Weary at last of dragging on a life so troubled and so wretched, he resolved to quit the court, and to retire into a peaceful solitude. He had often in past days remarked the extraordinary beauty of the banks of Lake Leman, where nature seems to scatter her richest gifts with lavish hand, and there he resolved to fix his abode in a district subject to his own sovereign, the Duke of Savoy, and settling down in that quiet spot to spend the remainder of his days in peace. He selected for this purpose the little village and market town of Evian, so called because of the abundance and clearness of its lovely streams and fountains. The little town is situated on the very margin of the lake, and backed by an outlying stretch of country is as charming to, the eye as it is rich and fertile.

There, having given up his archbishopric and all his benefices, reserving only to himself a pension of two thousand crowns, he established a retreat into which he was accompanied by only three or four servants.

He was at this time sixty-five years old, but weighed down by physical infirmities much more than by the burden of his years. He had chosen this particular spot purposely because there was no approach to it from the high road, and there was little fear of visits from that great world of which he was now so weary, in the crush and tumult of which he had spent so large a portion of his life in consequence of his position at court.

Another reason for his choosing Evian was that the little township being in the diocese of Geneva, which is included in the province of Vienne in Dauphiné, in settling there he was not leaving his own province.

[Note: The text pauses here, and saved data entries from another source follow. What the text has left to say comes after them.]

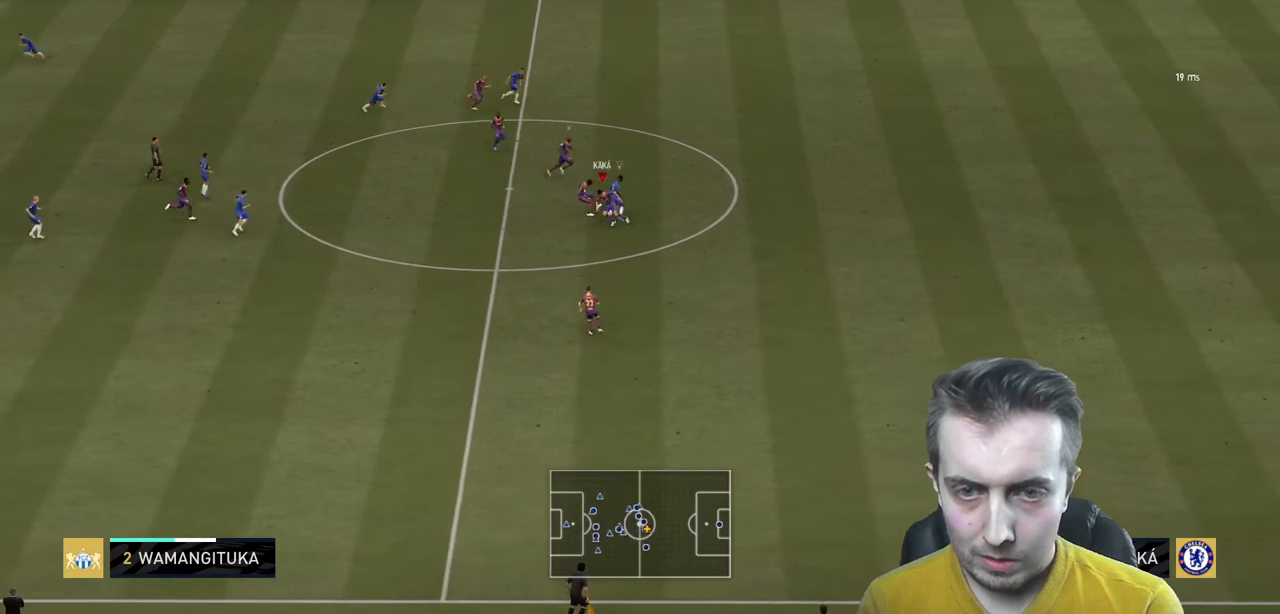
{"buttons": ["L2", "R2"], "left_stick": "up-left", "right_stick": "center", "events": [[100, "left_stick", "up"], [267, "L2", "down"], [367, "left_stick", "up-left"]]}
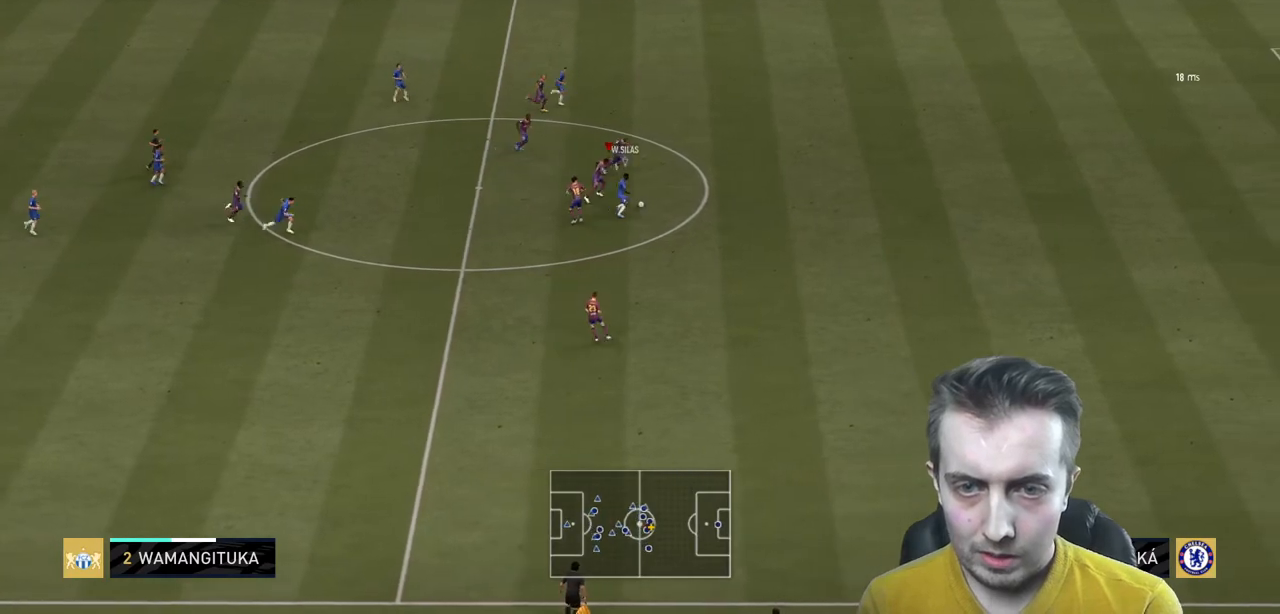
{"buttons": ["R2"], "left_stick": "down", "right_stick": "center", "events": [[67, "L2", "up"], [100, "left_stick", "center"], [300, "left_stick", "down"]]}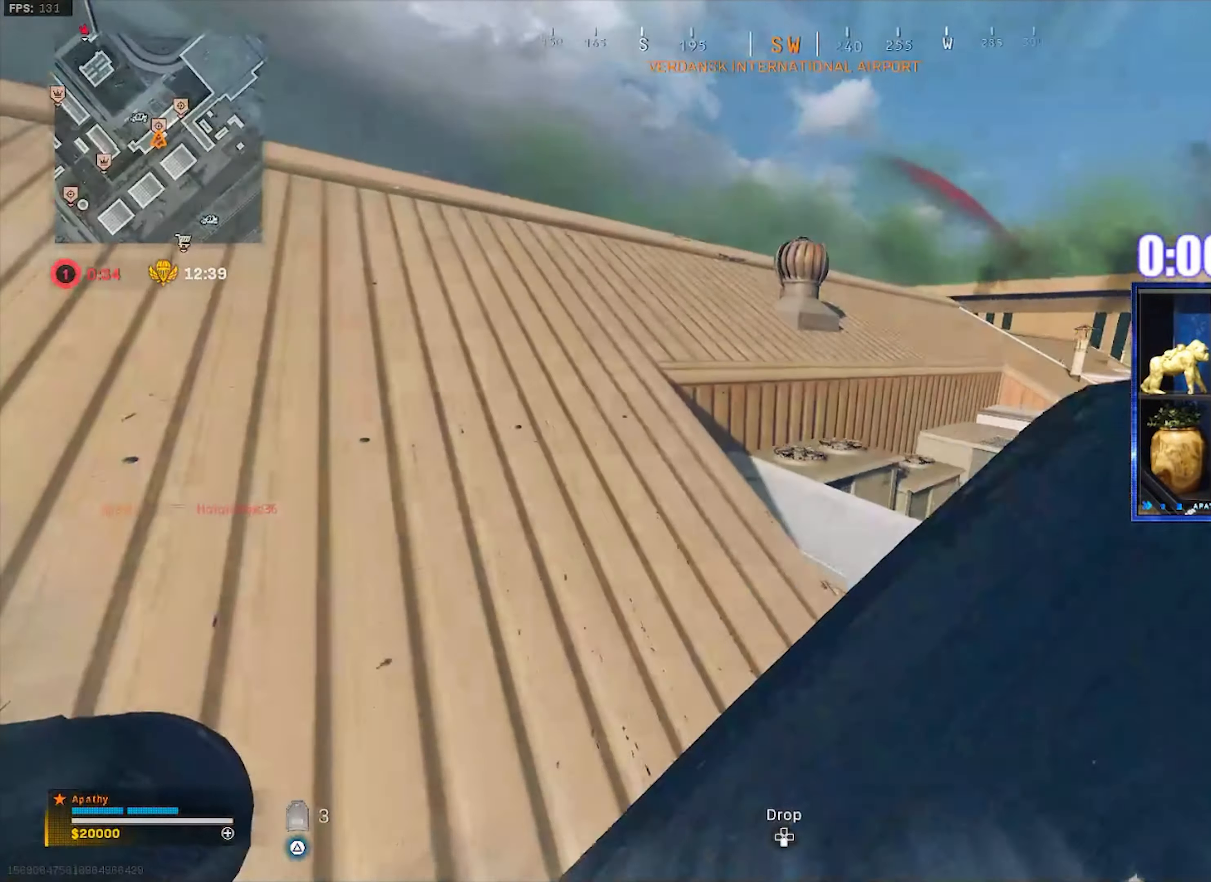
Gameplay with a controller (PlayStation layout); each line is a JSON object with the inputs held at the frame after it. "events" lists button and stick changes between this image and that frame as [ms after this image, input, new state], when the widget could be followed in between.
{"buttons": [], "left_stick": "right", "right_stick": "right", "events": [[134, "left_stick", "right"], [501, "right_stick", "right"]]}
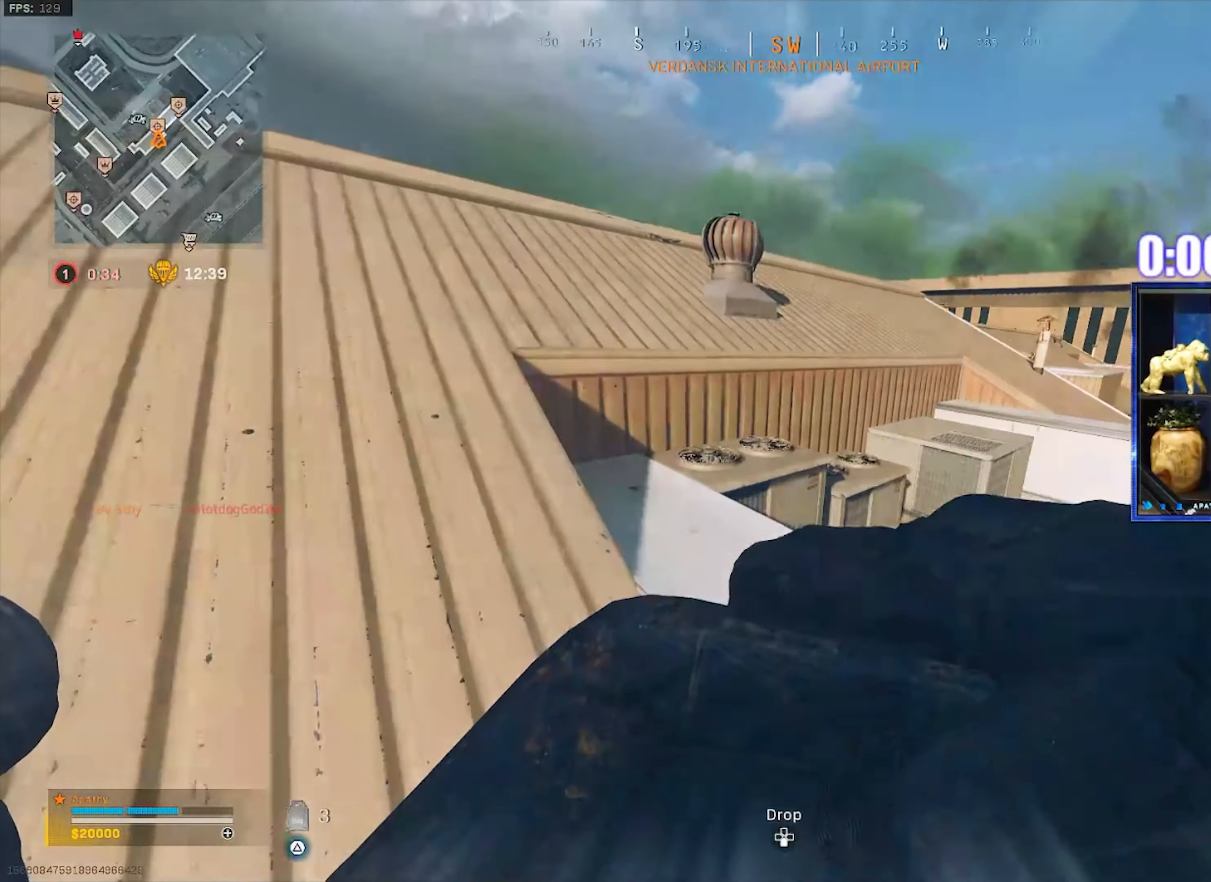
{"buttons": [], "left_stick": "left", "right_stick": "center", "events": [[66, "left_stick", "down-right"], [166, "right_stick", "center"], [367, "left_stick", "left"]]}
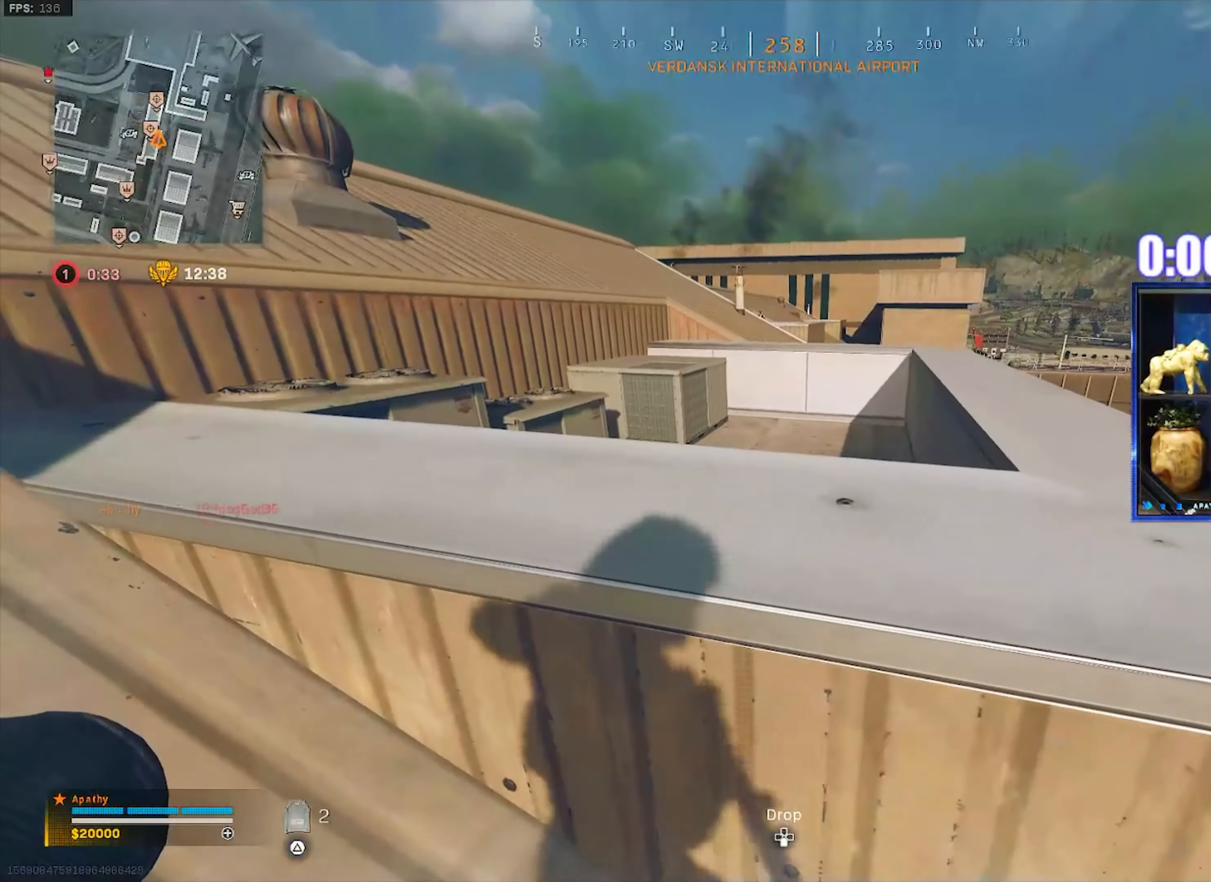
{"buttons": ["L2"], "left_stick": "left", "right_stick": "center", "events": [[501, "L2", "down"]]}
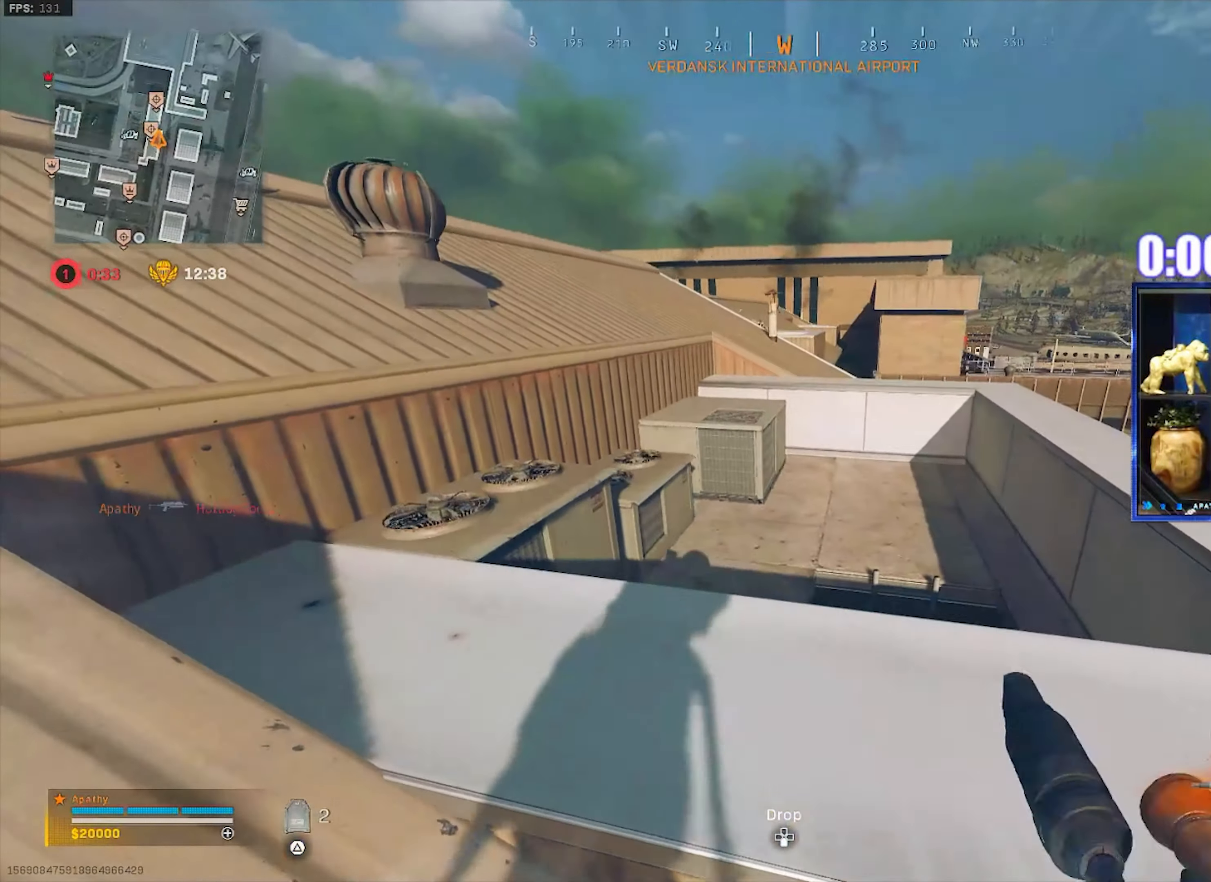
{"buttons": ["L2"], "left_stick": "left", "right_stick": "center", "events": [[233, "right_stick", "down-right"], [400, "right_stick", "center"]]}
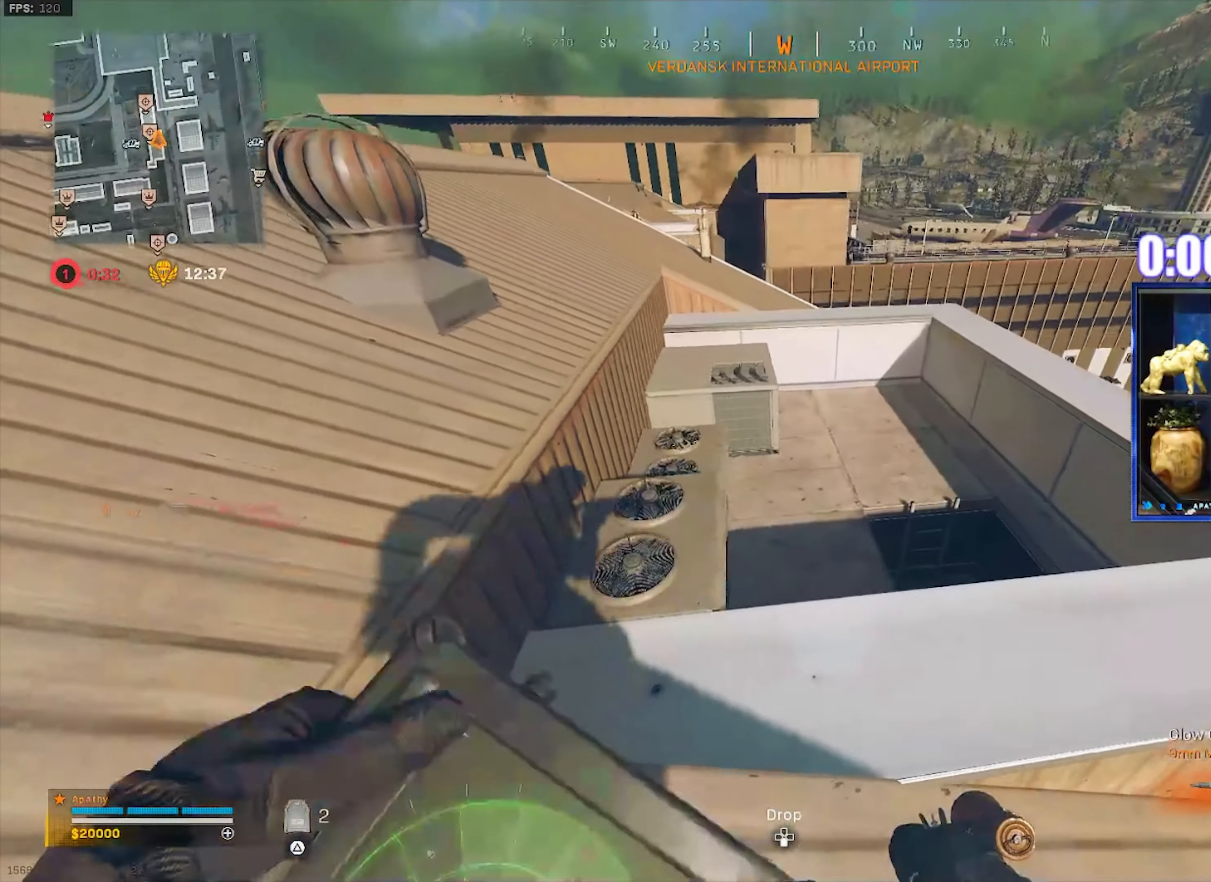
{"buttons": ["L2"], "left_stick": "down-right", "right_stick": "center", "events": [[100, "left_stick", "down"], [100, "right_stick", "up-left"], [167, "left_stick", "down-right"], [234, "right_stick", "center"]]}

Living then in this calm retreat, free from all bustle and all burdens of office, with no show and state to keep up, having nothing to attend to but the sanctification of his soul and the restoration of his bodily health, a marvellous change was soon observed in him. Inward peace gave back to him health so vigorous and settled that those who had known him in the days of his infirmity declared him to be absolutely rejuvenated, and truly he did feel in his soul a renewal of strength like that of the eagle. This he attributed to exercises of the contemplative life to which he now devoted himself with fervour.

We see thus how true is the divine oracle which tells us that to those who seek first the Kingdom of God and His justice all temporal things necessary shall be given,[1] for God prospered this good Prelate in even his worldly affairs.

The small sum of money which he had reserved for himself, and which he spent in the most frugal and judicious manner possible, so increased that when he died at the age of a hundred and two or a hundred and three years, he left behind him more than 6,000 crowns.

By his will he ordered the whole to be distributed in benefactions and alms throughout the neighbourhood, and in fact it relieved every necessitous person to be found round about.

It was this very Mgr. Vespasian Grimaldi who, assisted by the Bishops of Saint-Paul-Trois-Châteaux, and of Damascus, conferred episcopal consecration upon Blessed Francis in the Church of Thorens, in the diocese of Geneva, on the feast of the Immaculate Conception of Our Lady, December 8th, 1602.

From this notable example we may easily gather:

1. That for Prelates the atmosphere of Courts is not to be recommended.

2. That it is favourable neither to the growth of holiness nor the maintenance of physical health.

3. That great fortunes entail great slavery and great anxieties.

4. A peaceful, tranquil, and hidden life, even from the point of view of common sense and of the dictates of nature, is the happiest.

5. That much more is this so when looked at in the light of grace and of the soul's welfare.

6. That the old saying is quite true that there is no surer way to increase one's income than that of frugality and judicious economy.

7. That one never has money enough to meet all the claims of worldly show and vain ostentation.

8. That he who lives in the style the world expects of him is never rich, while he who regulates his expenditure simply by his natural needs is never poor.

9. That almsdeeds is an investment which multiplies itself a hundredfold even in this present life and ensures the fruit of a blessed eternity in the next, provided only they have been given in the love, and for the love of God.